Nelle zone libere svolge un ruolo importante anche il clero, o almeno una parte di esso, i parroci di montagna che seguirono le inclinazioni dei loro fedeli e parteciparono a tutte le loro vicende, sia quelle politiche – come i sacerdoti Zoppetti e Cabalà, che parteciparono al governo della repubblica dell’Ossola come rappresentanti della Democrazia cristiana – sia quelle più tragiche, che li videro perire per mano nazifascista, come don Giuseppe Englaro, in Carnia, ucciso perché tentava di difendere una giovane donna dallo stupro.
In genere si può dire che nei paesi di montagna i partigiani trovarono nel parroco un aiuto articolato in mille forme: rifornimento di viveri e di materiale sanitario, assistenza ai feriti, informazioni, ricovero nelle chiese per ricercati, ex prigionieri di guerra, evasi dai campi di concentramento. La partecipazione attiva dei sacerdoti alla vita delle bande partigiane trova un riscontro preciso nell’elenco di caduti: 202 morti e una trentina di deportati. Molti affrontarono il plotone di esecuzione e le torture nazifasciste per aver aiutato i resistenti e protetto le popolazioni. Molti furono i parroci di campagna che vissero sorvegliati dai nazifascisti e subirono vessazioni di ogni tipo perché sospettati di essere vicini ai partigiani o – come scrisse in un rapporto un commissario prefettizio della Repubblica di Salò – “ispiratori di sovversione ribellistica”.

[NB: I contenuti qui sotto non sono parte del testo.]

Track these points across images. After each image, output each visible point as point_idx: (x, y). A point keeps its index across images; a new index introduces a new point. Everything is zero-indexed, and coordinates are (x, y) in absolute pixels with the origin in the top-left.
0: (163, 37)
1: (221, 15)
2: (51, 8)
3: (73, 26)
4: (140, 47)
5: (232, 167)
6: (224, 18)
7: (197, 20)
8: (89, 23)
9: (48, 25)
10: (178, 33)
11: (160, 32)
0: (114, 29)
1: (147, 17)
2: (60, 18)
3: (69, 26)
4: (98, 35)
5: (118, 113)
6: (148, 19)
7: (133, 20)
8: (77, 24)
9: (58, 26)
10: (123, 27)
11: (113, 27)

Il clero più alto mantenne invece un atteggiamento ambivalente, cercando di prendere le distanze dal regime della Repubblica di Salò, ma conservando normali relazioni con i nazifascisti; molti vescovi continuarono per tutta la durata della Resistenza a mettere sullo stesso piano le azioni dei nazifascisti e quelle dei partigiani, rifiutando entrambi in nome della carità cristiana e del rifiuto della violenza, ma dimostrando spesso di nutrire timore o addirittura odio nei confronti del movimento resistenziale troppo evidentemente legato a ideologie socialiste e comuniste.